C’è anche la possibilità teorica di imporre ai produttori prezzi di rimborso molto inferiori; ma ammesso che i governi siano in grado di farlo, l’ordine logico dovrebbe essere: prima si ottengono prezzi sostenibili, poi si considera lo screening, non viceversa;

per non parlare dei rischi (piccoli o grandi) cui si esporrebbero molti portatori senza certezza di avere davvero bisogno di tali farmaci.

I principi da considerare

Fatta salva la garanzia dei nuovi farmaci (ma anche di informazione/prescrizione e supporto competente all’attuazione dei comportamenti protettivi) per tutti i casi già inclusi nei criteri di priorità, non ci sembra irrazionale non affrettare le cure per chi non è in condizione evolutiva verso F3, specie se asintomatico (con alcune ragionevoli eccezioni), in base:

al principio di precauzione, finché non sia chiaro anche per loro dove si situa il miglior bilanciamento rischi/benefici attesi;

al principio di solidarietà verso tanti altri assistiti, oggi privi di cure efficaci e possibili per altri problemi, perché le risorse che la società ha assegnato al Ssn non lo consentono (un esempio tra cento, che interessa anche tanti infetti da Hcv, è il fumo, oggi responsabile del 25 per cento  circa dei cancri epatici, oltre che di tante malattie con nesso causale certo: 12 tipi di cancro, 6 categorie di malattie cardiovascolari, diabete, Bpco, polmonite, influenza; e inoltre associato a eccesso di mortalità da insufficienza renale, malattia cardiaca ipertensiva, infezioni, cancro prostatico e mammario. Smettere di fumare ha effetti sulla mortalità totale maggiori di quelli da complicanze dell’Hcv, anche nell’insieme dei soggetti cronicamente infetti e fumatori. Ma chi voglia intraprendere un percorso di cessazione (un’indagine Doxa conferma che molti lo vorrebbero) spesso non può contare su supporti competenti di facile accesso, e deve pagarsi farmaci di provata efficacia: Tsn, vareniclina, bupropione);

al principio di tutela della sostenibilità del nostro Ssn che, da quando è stato istituito, corre oggi i rischi più gravi di deriva privatistico-assicurativa, poiché potenti forze economiche fanno credere che risolverebbe l’accesso a prestazioni oggi razionate in tanti campi.
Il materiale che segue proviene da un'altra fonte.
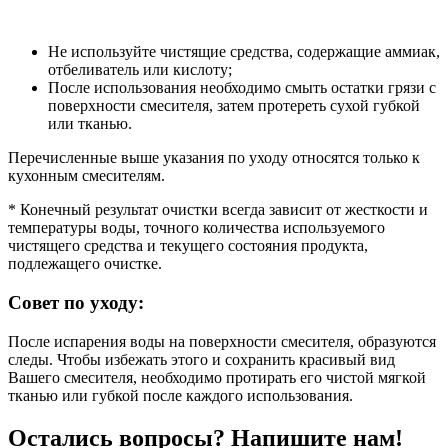
Не используйте чистящие средства, содержащие аммиак,
отбеливатель или кислоту;
После использования необходимо смыть остатки грязи с
поверхности смесителя, затем протереть сухой губкой
или тканью.
Перечисленные выше указания по уходу относятся только к
кухонным смесителям.
* Конечный результат очистки всегда зависит от жесткости и
температуры воды, точного количества используемого
чистящего средства и текущего состояния продукта,
подлежащего очистке.
Совет по уходу:
После испарения воды на поверхности смесителя, образуются
следы. Чтобы избежать этого и сохранить красивый вид
Вашего смесителя, необходимо протирать его чистой мягкой
тканью или губкой после каждого использования.
Остались вопросы? Напишите нам!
Siamo infine convinti che il punto di vista di generalisti di sanità pubblica possa ampliare l’orizzonte di specialisti delle discipline implicate e pazienti, in genere molto focalizzati sul loro specifico ambito disciplinare e sui comprensibili timori per la loro specifica condizione. Anche esperti di economia pubblica dovrebbero tenerne conto.

* L’articolo è firmato anche da Alberto Aronica, Franco Berrino, Antonio Bonaldi, Vittorio Caimi, Gianfranco Domenighetti, Giuseppe Fattori, Paolo Longoni, Giulio Mariani, Luca Mascitelli, Ernesto Mola, Alessandro Nobili, Alberto Nova, Gianfranco Porcile, Luisa Ronchi.